◆ Problem statement ◆
Nothing but the lines from the one containing "output[DataWidth - 1:0] q0;" through the end of the entries should be set down, each exactly as written.

++++ Data provided

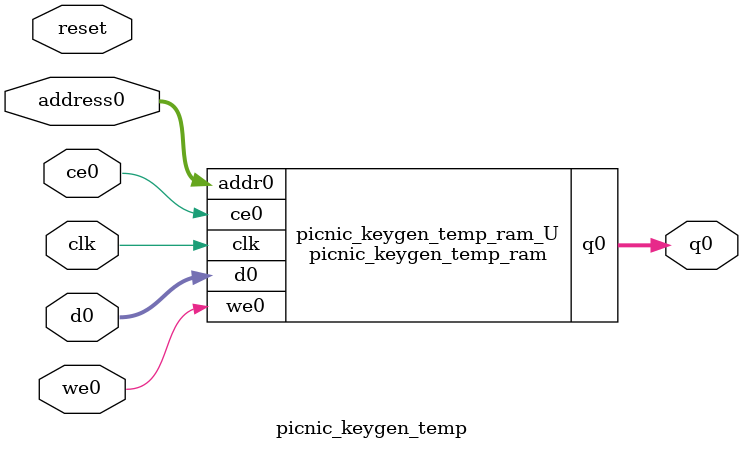
<source format=v>
`timescale 1 ns / 1 ps
module picnic_keygen_temp_ram (addr0, ce0, d0, we0, q0,  clk);

parameter DWIDTH = 32;
parameter AWIDTH = 3;
parameter MEM_SIZE = 8;

input[AWIDTH-1:0] addr0;
input ce0;
input[DWIDTH-1:0] d0;
input we0;
output reg[DWIDTH-1:0] q0;
input clk;

(* ram_style = "distributed" *)reg [DWIDTH-1:0] ram[0:MEM_SIZE-1];




always @(posedge clk)  
begin 
    if (ce0) begin
        if (we0) 
            ram[addr0] <= d0; 
        q0 <= ram[addr0];
    end
end


endmodule

`timescale 1 ns / 1 ps
module picnic_keygen_temp(
    reset,
    clk,
    address0,
    ce0,
    we0,
    d0,
    q0);

parameter DataWidth = 32'd32;
parameter AddressRange = 32'd8;
parameter AddressWidth = 32'd3;
input reset;
input clk;
input[AddressWidth - 1:0] address0;
input ce0;
input we0;
input[DataWidth - 1:0] d0;
output[DataWidth - 1:0] q0;



picnic_keygen_temp_ram picnic_keygen_temp_ram_U(
    .clk( clk ),
    .addr0( address0 ),
    .ce0( ce0 ),
    .we0( we0 ),
    .d0( d0 ),
    .q0( q0 ));

endmodule


</source>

++++++++

◆ Output ◆
output[DataWidth - 1:0] q0;



picnic_keygen_temp_ram picnic_keygen_temp_ram_U(
    .clk( clk ),
    .addr0( address0 ),
    .ce0( ce0 ),
    .we0( we0 ),
    .d0( d0 ),
    .q0( q0 ));

endmodule


</source>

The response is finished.